(RECORDS):

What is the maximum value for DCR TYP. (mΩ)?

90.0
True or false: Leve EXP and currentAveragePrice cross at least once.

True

* * *

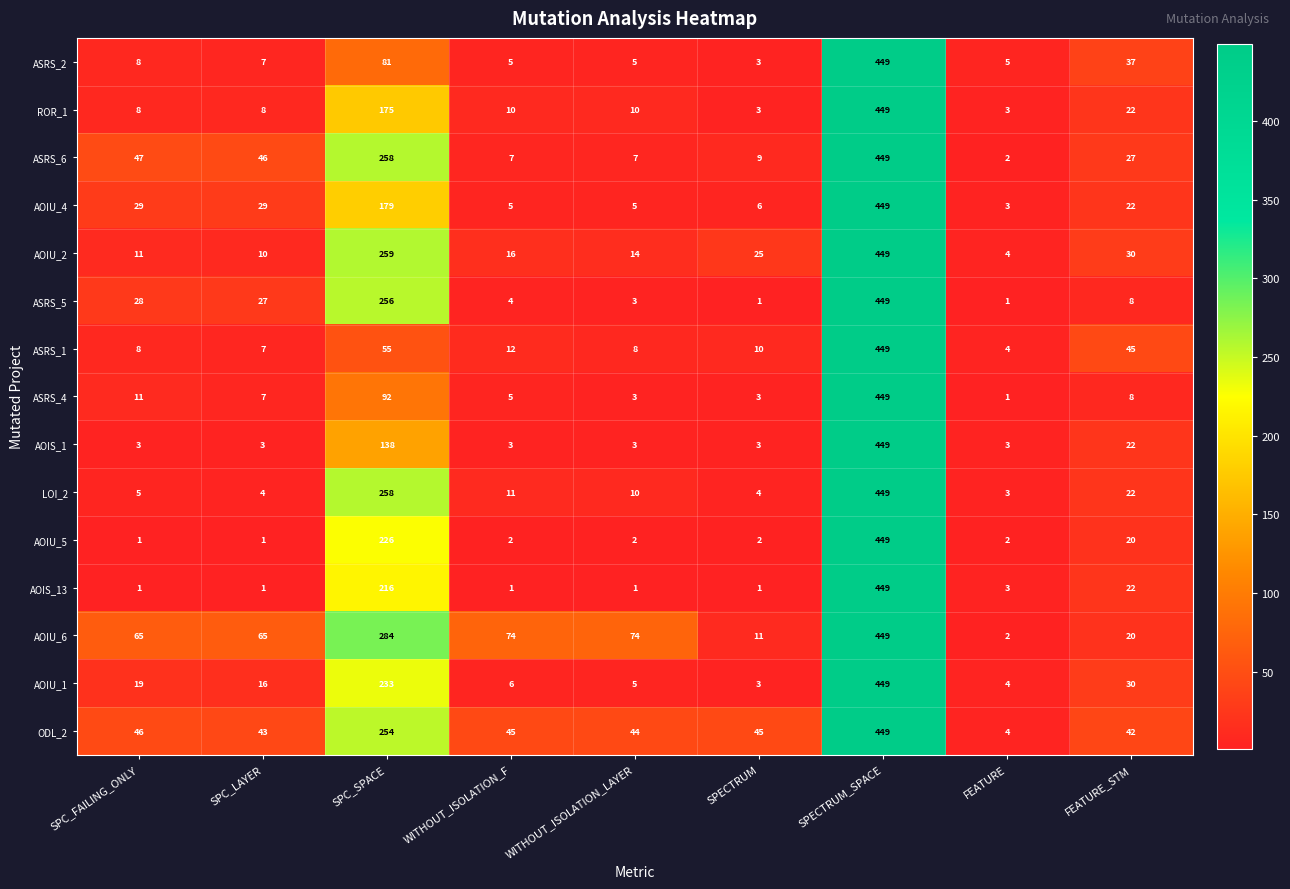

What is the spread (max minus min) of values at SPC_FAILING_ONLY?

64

(WORK TASK):
Please count the lines in the entries above that contain the string "True", matching case exactly, and reply with only that number.

(REPLY TO THE EXERCISE):
2